Une évolution qui ravit également les médecins de ville : « Les professionnels des EHPAD ont développé un excellent niveau qualitatif de transmissions et de structuration de l'information. C'est ce que nous appelons les avantages collatéraux. Assure rassure et réassure les professionnels des Ehpad dans leurs compétences. Et tous en bénéficient », confirme Séverine Laboue.
Le Dr Philippe Walraet s'est inspiré de ce programme pour décliner une fiche sur le coronavirus. « Nous sommes en ordre de marche, formés et informés pour faire face à la crise ».

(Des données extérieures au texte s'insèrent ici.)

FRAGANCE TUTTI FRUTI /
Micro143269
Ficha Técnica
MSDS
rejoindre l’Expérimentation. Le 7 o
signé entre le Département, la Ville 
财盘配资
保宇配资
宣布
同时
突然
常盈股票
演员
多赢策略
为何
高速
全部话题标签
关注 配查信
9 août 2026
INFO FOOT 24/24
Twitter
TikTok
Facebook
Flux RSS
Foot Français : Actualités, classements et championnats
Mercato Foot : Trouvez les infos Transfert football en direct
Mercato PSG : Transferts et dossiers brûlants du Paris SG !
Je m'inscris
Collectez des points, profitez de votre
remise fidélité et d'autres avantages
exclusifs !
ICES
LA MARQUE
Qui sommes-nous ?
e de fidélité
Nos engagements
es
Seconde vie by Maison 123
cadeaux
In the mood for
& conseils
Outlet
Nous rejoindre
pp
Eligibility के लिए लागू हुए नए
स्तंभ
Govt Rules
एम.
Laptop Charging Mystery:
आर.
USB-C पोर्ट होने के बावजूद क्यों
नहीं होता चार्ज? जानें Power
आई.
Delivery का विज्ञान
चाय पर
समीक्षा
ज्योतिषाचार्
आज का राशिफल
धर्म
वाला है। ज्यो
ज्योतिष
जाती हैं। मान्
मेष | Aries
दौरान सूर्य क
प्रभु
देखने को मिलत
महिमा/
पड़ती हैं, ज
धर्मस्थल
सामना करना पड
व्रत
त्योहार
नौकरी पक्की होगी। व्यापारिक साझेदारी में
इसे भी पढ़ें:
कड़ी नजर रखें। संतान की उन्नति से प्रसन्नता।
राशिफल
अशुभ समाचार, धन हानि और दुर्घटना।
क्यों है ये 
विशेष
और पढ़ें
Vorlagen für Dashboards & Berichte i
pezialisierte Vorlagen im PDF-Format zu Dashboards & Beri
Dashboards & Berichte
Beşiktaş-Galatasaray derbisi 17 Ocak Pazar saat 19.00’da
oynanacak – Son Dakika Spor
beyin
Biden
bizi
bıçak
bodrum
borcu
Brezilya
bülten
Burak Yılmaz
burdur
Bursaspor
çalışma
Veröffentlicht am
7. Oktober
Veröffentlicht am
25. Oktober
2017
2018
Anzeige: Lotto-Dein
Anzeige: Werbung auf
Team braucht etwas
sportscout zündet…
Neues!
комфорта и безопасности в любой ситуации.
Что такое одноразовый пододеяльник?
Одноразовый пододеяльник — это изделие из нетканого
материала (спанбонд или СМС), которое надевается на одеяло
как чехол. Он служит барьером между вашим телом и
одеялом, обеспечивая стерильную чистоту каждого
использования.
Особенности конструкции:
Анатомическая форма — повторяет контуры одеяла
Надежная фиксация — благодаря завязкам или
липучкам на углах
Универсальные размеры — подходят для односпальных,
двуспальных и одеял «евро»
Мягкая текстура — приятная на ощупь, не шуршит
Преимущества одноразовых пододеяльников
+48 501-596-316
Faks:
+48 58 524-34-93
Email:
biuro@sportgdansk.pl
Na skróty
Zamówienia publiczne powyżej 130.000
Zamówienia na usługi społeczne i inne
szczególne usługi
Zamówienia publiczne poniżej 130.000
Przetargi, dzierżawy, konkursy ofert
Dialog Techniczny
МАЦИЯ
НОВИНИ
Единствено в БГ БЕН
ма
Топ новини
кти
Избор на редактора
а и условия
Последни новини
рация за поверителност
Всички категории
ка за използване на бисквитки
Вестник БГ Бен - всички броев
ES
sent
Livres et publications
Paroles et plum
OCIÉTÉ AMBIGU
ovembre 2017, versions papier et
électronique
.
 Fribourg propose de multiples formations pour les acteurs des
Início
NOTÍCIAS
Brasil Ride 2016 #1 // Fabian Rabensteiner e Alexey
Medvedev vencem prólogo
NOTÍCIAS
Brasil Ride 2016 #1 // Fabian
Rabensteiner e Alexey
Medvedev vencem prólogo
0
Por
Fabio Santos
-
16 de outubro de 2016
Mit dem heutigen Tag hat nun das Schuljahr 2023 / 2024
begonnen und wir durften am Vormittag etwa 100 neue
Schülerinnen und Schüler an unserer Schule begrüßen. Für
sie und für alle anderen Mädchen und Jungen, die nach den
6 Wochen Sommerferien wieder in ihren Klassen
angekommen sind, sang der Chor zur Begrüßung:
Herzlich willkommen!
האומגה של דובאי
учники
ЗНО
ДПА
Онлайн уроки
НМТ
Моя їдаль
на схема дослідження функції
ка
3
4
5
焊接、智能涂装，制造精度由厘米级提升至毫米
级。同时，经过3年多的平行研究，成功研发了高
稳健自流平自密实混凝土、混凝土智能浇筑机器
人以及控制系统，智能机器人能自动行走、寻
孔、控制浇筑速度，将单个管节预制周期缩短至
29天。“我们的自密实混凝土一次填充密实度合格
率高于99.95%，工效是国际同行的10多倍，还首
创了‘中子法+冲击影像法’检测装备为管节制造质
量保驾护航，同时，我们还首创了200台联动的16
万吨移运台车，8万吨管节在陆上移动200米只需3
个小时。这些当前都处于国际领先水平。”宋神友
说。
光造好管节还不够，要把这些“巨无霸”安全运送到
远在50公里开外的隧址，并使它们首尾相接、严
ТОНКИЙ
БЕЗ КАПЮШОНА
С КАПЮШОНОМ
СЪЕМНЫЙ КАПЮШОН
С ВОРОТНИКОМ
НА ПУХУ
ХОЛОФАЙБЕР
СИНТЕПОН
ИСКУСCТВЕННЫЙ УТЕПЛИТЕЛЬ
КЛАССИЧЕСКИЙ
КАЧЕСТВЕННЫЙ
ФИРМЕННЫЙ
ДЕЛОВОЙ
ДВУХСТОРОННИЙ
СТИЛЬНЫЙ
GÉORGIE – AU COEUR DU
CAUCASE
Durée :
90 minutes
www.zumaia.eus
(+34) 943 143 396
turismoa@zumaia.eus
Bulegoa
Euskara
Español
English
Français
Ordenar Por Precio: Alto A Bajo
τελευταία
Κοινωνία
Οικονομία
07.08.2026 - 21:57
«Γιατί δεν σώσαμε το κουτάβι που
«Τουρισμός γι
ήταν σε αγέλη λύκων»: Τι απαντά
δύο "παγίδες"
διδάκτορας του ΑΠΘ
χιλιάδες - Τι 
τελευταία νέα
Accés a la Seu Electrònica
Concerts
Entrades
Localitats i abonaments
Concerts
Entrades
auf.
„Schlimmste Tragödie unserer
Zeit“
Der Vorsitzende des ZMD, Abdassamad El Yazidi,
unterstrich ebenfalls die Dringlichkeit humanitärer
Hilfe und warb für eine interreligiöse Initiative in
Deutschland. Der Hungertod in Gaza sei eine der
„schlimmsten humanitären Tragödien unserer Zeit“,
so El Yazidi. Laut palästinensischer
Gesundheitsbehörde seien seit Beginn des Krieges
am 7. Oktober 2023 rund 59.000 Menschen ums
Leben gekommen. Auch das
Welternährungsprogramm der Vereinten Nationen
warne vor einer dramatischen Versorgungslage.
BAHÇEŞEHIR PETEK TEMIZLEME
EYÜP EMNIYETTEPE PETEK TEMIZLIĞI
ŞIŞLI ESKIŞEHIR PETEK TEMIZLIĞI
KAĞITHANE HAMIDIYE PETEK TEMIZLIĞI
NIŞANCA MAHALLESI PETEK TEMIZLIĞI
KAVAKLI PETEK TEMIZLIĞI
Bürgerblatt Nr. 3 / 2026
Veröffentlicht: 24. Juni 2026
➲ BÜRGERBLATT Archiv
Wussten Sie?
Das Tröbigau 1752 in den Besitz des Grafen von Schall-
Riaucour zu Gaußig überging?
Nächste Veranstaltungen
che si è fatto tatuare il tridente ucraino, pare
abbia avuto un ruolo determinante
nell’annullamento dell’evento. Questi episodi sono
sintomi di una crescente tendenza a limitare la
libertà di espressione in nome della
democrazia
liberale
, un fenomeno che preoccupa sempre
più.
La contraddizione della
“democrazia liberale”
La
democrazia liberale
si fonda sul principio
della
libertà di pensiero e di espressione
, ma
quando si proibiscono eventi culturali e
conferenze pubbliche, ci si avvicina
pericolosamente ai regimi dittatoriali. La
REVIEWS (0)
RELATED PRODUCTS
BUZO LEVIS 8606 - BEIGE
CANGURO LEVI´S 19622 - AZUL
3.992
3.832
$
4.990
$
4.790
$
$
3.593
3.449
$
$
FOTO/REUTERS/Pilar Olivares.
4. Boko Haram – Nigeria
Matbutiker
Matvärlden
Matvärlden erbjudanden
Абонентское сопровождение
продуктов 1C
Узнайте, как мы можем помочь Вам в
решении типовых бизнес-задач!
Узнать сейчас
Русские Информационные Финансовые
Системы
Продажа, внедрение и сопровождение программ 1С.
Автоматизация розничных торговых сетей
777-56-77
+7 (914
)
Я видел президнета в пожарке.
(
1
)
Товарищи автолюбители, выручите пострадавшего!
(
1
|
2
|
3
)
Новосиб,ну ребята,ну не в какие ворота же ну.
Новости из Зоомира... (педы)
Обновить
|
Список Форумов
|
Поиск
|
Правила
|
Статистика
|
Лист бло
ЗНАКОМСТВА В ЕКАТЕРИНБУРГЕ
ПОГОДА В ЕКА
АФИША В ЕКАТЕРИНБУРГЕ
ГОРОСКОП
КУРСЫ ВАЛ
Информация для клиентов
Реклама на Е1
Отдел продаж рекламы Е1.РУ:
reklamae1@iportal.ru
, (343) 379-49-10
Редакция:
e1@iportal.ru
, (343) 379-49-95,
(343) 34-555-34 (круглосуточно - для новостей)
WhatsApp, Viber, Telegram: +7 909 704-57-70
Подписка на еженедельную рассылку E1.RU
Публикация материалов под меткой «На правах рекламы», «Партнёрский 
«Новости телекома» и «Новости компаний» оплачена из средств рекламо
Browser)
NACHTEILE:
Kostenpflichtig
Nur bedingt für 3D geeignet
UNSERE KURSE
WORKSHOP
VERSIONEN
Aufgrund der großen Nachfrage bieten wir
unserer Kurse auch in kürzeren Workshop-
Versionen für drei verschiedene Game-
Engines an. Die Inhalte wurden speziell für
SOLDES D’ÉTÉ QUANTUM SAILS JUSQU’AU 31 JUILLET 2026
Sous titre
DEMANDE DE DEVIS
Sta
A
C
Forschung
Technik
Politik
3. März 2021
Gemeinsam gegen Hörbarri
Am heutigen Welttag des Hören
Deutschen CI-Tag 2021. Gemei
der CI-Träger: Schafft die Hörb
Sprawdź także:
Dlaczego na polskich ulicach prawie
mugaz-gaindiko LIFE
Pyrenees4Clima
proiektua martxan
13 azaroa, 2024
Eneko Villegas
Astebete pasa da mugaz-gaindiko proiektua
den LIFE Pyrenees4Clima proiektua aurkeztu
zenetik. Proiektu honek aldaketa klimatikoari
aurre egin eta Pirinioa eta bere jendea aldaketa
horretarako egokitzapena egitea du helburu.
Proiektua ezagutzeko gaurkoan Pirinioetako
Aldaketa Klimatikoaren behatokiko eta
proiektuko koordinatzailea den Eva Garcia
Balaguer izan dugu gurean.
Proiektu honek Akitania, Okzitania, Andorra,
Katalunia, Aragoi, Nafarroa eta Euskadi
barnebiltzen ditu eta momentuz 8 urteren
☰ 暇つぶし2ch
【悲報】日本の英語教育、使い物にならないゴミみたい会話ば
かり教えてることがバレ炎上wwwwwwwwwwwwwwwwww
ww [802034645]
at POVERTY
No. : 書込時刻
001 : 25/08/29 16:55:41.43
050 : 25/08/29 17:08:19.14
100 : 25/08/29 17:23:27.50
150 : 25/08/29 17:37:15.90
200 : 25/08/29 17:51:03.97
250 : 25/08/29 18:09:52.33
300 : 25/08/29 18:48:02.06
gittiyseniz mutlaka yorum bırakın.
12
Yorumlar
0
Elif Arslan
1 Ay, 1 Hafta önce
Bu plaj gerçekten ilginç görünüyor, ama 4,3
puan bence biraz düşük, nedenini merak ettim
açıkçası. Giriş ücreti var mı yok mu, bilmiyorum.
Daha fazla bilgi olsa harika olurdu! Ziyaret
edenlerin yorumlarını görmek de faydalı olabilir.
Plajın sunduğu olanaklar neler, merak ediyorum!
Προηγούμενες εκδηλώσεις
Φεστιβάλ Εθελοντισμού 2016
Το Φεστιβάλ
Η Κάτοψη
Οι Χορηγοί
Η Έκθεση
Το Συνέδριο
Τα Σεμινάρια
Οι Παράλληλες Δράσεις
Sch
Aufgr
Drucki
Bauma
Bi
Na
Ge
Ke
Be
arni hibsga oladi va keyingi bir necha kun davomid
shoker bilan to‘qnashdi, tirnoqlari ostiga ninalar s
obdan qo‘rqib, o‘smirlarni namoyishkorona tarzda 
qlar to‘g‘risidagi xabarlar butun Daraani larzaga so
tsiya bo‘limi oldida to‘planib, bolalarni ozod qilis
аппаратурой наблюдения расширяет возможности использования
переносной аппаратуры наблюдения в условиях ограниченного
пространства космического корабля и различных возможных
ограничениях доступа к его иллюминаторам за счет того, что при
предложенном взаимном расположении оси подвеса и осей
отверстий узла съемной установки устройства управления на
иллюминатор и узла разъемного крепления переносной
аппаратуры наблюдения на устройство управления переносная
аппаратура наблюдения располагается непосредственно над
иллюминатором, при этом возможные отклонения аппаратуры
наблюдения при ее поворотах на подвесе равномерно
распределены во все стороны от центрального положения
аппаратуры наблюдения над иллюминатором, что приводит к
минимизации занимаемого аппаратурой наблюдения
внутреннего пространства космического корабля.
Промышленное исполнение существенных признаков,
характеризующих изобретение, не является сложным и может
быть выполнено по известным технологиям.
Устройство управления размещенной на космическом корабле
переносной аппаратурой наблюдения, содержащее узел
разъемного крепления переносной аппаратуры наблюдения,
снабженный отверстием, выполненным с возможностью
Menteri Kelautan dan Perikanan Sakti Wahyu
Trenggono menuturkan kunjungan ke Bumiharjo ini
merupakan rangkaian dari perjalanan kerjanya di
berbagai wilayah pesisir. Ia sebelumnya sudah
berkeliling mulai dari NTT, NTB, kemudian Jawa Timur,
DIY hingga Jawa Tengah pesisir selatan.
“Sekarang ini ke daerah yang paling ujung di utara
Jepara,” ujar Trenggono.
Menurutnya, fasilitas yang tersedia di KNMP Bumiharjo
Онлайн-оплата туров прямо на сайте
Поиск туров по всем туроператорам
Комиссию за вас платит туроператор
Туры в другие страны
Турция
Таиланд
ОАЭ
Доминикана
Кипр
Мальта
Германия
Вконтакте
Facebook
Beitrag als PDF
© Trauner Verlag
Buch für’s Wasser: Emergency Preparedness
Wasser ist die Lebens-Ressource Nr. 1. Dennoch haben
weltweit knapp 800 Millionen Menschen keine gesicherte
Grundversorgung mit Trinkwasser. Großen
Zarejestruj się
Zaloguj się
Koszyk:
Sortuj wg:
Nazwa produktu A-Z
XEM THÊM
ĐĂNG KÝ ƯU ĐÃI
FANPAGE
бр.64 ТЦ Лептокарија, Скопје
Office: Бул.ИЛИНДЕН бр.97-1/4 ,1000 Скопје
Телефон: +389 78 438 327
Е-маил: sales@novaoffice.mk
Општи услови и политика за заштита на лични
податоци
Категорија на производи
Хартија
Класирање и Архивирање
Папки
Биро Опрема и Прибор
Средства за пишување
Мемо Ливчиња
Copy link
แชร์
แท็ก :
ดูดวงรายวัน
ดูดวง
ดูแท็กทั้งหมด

Fin mai, les professionnels des 585 EHPAD que compte la région auront été formés. « Il n'y avait aucune obligation mais une forte incitation. Nous avons par ailleurs financé l'animation de ce projet : deux animateurs positionnés au centre hospitalier de Loos-Haubourdin organisent le planning des formations et appellent les directions d'établissement ». En attendant les résultats de l'évaluation qui seront menés en collaboration avec les deux CHU, « un infléchissement du recours aux services d'urgence de l'ordre de 17% a déjà pu être observé sur les premiers territoires concernés par cette action, même s'il demande à être confirmé », note le Dr Marguerite-Marie Defebvre.
Le programme ASSURE devrait maintenant être déployé dans les IFSI et les IFAS afin de sensibiliser les élèves à une meilleure coordination des soins entre établissements de sante? et EHPAD. Et l'ARS travaille également avec son groupe de travail à une adaptation de ce programme pour le domicile dans les SSIAD et les HAD.